7. The composition of claim 6, wherein the composition comprises an adeno-associated viral vector encoding the polynucleotide comprising SEQ ID NO: 1 which, when transduced into a human liver cell expresses functional GAMT protein.

8. The composition of claim 6, wherein the composition comprises an adeno-associated viral vector encoding the polynucleotide comprising SEQ ID NO: 2 which, which, when transduced into a human cell expresses SLC6A8 protein.

9. The composition of claim 7 or claim 8, wherein the adeno-associated viral vector comprises:

a polynucleotide comprising a terminal repeat sequence;

a polynucleotide comprising a promoter sequence; or

a polynucleotide comprising a polyA tail sequence.

10. A method of delivering a polynucleotide encoding a GAMT protein polypeptide or a polynucleotide encoding a SLC6A8 protein polypeptide into human cells, the method comprising:

contacting a composition of claim 1 with the human cells so that adeno associated vector(s) infect the human cells, thereby delivering the polynucleotides into the human cells.

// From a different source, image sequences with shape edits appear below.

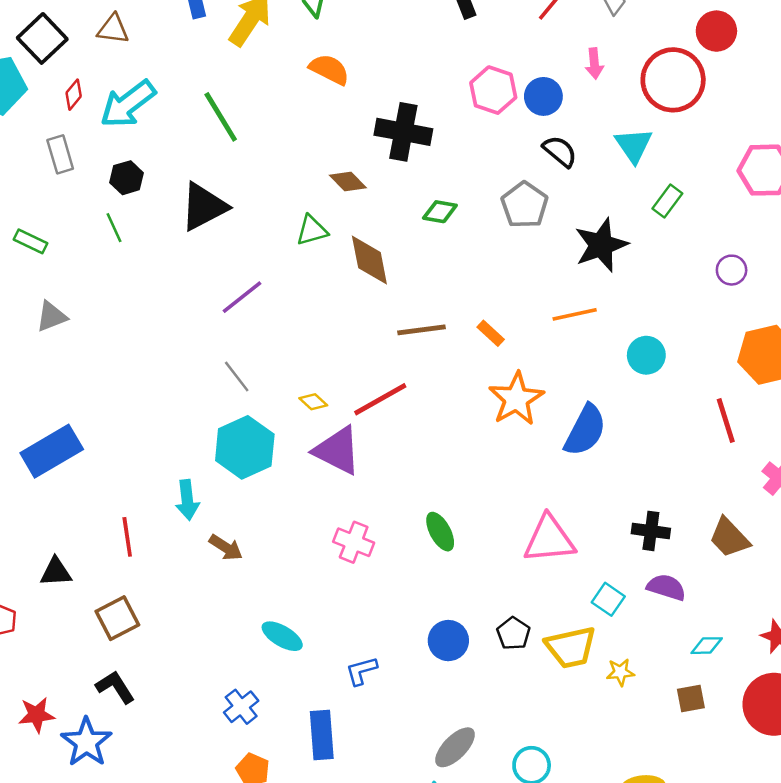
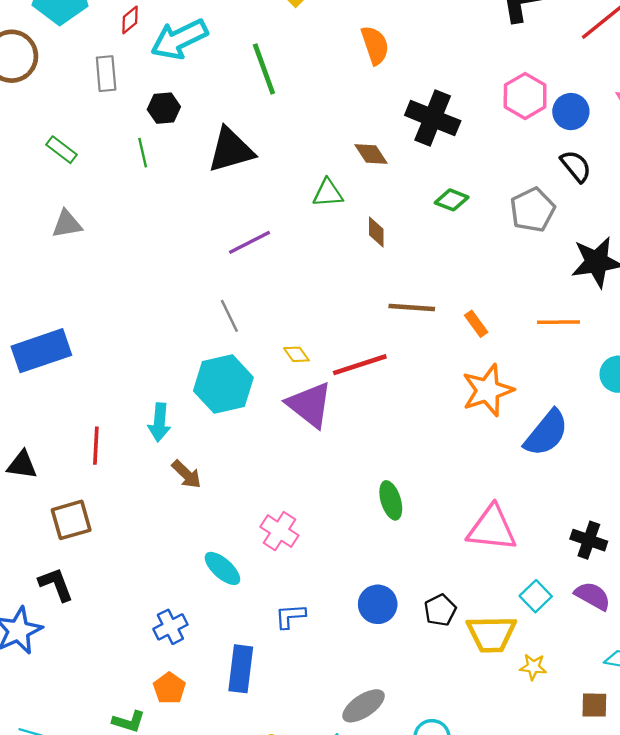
orange semicircle: (329, 69) -> (375, 45), turned 33
brown diamond: (369, 260) -> (376, 232), size x0.6
pink cross: (354, 542) -> (279, 531), moved

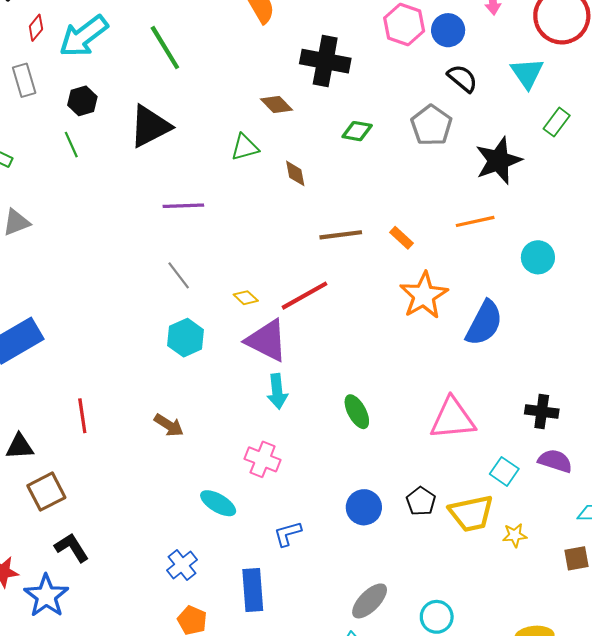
purple line: (249, 242) -> (183, 206), turned 36
cyan hexagon: (223, 384) -> (186, 338), size x0.7
cyan arrow: (159, 422) -> (277, 391), moved
brown square: (71, 520) -> (46, 492), moved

11. The method of claim 10, wherein the human cells are in vivo liver cells.

12. The method of claim 10, wherein the in vivo cells are present in an individual diagnosed with a creatine deficiency.

13. The method of claim 12, wherein the composition comprises an adeno-associated viral vector encoding the polynucleotide comprising SEQ ID NO: 1 which, when transduced into a human liver cell expresses functional GAMT protein.

14. The method of claim 12, wherein the composition comprises an adeno-associated viral vector encoding the polynucleotide comprising SEQ ID NO: 2 which, which, when transduced into a human cell expresses SLC6A8 protein.

15. The method of claim 12, wherein the adeno associated viral vector is delivered intravenously.